By Jim Vogel
Whether your home raised multiple generations or just one, deciding what to do with it in the midst of a downsize is tough. Do you sell it off? Pad your retirement by renting it? Or pass it along to a family member? We sorted out the big details so you can find your direction and start moving forward.
Any time you’re making a real estate transaction, it makes sense to have all your financial ducks in a row. Whether you’re selling your house, renting it out, or planning to give it to a family member, you should start out with a solid understanding of how much it’s worth. Before you go too far, get an estimate of what your home might be worth on today’s market.
Also take a hard look at figures like your monthly income and how much you plan to spend on your next home. If you’re selling and can purchase a house outright, that’s wonderful, but if you need to budget for a mortgage, you’ll want to tally what you can afford to spend on the next property (homes in West Palm Beach averaged $253,000 in the last month).
Also consider the expenses associated with properties you’re considering. You can price insurance with Atlantis Insurance instantly, and you can easily get an idea of how much utilities will run with an online search. You don’t want to get in over your head, and just because a house is smaller, doesn’t necessarily mean it will be inexpensive.
To Market, to Market
Selling a house is a common choice for those in the midst of downsizing. If your home is paid for, it’s a chance to potentially purchase the next property with cash.
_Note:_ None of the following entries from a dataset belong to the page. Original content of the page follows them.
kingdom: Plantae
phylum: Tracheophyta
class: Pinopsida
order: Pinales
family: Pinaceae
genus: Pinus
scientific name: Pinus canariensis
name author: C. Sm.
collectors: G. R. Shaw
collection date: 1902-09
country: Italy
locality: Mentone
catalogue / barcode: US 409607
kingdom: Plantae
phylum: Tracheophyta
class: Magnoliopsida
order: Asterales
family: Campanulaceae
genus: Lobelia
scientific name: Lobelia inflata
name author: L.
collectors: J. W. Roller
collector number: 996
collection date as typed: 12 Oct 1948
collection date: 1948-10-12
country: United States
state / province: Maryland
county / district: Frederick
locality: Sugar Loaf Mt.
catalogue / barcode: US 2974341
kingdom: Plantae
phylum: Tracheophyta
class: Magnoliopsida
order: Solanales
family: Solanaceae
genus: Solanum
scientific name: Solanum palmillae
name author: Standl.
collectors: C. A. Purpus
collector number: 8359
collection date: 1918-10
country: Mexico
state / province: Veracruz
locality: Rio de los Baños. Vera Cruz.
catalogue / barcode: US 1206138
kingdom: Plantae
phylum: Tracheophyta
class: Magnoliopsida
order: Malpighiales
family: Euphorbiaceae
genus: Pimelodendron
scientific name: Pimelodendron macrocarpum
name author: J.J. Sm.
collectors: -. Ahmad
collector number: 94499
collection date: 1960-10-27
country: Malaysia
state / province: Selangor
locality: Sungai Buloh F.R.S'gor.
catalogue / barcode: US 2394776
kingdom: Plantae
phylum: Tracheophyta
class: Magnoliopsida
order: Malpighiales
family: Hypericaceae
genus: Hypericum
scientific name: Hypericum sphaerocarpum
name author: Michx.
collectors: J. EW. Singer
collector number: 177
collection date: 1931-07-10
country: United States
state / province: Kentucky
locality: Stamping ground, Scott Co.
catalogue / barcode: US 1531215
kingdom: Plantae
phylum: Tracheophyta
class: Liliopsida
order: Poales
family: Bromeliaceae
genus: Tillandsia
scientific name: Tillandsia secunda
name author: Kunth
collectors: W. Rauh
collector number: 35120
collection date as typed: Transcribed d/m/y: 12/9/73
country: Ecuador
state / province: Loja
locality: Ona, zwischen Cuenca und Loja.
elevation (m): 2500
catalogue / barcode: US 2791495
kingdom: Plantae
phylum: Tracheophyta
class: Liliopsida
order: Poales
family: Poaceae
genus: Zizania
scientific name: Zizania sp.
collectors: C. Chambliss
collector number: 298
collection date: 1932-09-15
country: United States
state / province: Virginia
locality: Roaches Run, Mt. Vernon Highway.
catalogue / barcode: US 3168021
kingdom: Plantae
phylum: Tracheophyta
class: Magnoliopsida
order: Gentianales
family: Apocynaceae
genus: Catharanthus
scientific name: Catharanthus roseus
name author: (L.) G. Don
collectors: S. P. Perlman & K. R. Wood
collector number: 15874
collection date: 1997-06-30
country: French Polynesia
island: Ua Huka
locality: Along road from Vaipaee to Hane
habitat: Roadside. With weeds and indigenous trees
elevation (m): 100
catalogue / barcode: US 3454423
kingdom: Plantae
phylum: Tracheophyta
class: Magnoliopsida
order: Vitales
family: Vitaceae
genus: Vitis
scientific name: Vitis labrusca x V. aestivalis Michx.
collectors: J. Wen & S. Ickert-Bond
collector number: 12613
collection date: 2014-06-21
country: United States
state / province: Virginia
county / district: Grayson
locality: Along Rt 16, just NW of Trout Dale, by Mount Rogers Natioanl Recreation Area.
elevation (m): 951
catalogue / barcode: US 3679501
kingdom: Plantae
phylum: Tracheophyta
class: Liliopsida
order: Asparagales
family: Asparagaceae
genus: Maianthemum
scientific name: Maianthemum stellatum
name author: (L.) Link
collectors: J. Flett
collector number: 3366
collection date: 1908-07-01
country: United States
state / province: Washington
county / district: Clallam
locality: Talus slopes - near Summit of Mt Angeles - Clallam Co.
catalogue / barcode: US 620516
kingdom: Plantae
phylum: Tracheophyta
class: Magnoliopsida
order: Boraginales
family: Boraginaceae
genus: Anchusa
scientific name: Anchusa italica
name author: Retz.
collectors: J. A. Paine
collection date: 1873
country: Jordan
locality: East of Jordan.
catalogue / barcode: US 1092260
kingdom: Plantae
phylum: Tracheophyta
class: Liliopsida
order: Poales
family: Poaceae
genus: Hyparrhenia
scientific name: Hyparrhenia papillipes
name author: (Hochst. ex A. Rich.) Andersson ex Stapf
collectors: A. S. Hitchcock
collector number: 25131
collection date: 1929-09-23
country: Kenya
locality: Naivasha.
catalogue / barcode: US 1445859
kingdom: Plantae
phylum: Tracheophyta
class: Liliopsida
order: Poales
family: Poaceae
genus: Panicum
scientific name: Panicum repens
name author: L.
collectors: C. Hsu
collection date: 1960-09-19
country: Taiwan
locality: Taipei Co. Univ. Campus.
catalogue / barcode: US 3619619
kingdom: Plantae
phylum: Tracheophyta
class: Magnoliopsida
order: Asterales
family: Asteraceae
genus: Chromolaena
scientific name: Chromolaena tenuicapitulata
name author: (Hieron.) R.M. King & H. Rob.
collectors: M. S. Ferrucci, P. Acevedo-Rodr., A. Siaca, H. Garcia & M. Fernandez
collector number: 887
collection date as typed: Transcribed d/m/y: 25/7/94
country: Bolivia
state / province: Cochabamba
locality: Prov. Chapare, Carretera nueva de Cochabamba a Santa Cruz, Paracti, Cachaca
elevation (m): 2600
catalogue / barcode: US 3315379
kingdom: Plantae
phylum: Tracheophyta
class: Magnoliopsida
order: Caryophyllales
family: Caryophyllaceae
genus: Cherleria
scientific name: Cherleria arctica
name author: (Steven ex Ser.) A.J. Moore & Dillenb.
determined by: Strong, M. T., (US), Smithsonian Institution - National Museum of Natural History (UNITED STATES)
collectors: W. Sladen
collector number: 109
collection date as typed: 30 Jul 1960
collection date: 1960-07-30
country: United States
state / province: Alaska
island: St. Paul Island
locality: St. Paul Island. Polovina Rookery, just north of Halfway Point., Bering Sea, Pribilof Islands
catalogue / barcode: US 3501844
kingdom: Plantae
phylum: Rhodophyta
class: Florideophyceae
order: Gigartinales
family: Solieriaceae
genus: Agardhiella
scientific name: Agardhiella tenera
It could impact your financial picture in other ways as well, like padding your nest egg or paying off debts. Or perhaps you always dreamt of purchasing a vacation home, and now’s your chance. Whatever your motivation, selling is a solid choice, but there are a few considerations.
There is a lot of work involved in getting a house ready for the real estate market, and sometimes there is a bit of expense if you need to make many renovations or hire a professional stager. In the end, if you’re careful with your numbers, you can turn a decent profit by your downsize.
Selling isn’t the only way to make money on your abode. Some seniors elect to rent out their property, either as a short-term or long-term rental. While it’s appealing to hang onto your asset and make money from it at the same time, be forewarned, a lot of work goes into either of these options.
GuestReady points out vacation rentals can be quite the responsibility, since you need to keep up with all the usual maintenance and financial obligations like taxes and utilities, and on top of that, you need to advertise, manage bookings, and clean up after guests.
Similarly, becoming a landlord can be pretty involved. You still have the same financial and maintenance concerns, and on top of that, you need to worry about things like advertising and bad tenants.
For many seniors considering this option, hiring a property manager can be a smart choice, although it’s one more expense to figure into your budget. If you go that route, find someone close by with a proven track record, and check references for best results.
Sometimes seniors like the idea of giving the home to family members. There is nothing wrong with this option; however, LawDepot notes there are a number of tax and legal considerations involved. If you would like to see your family homestead raising future generations, or if you simply have a loved one in need of a roof overhead, be sure to discuss particulars with an attorney.
Seniors have a lot to think about when they are downsizing, and one of their biggest decisions is often the old homestead’s fate. Sell, rent, or give it away, there is much to consider. Crunch some numbers and think about what will be best for you in the long run, and you’ll find your answer.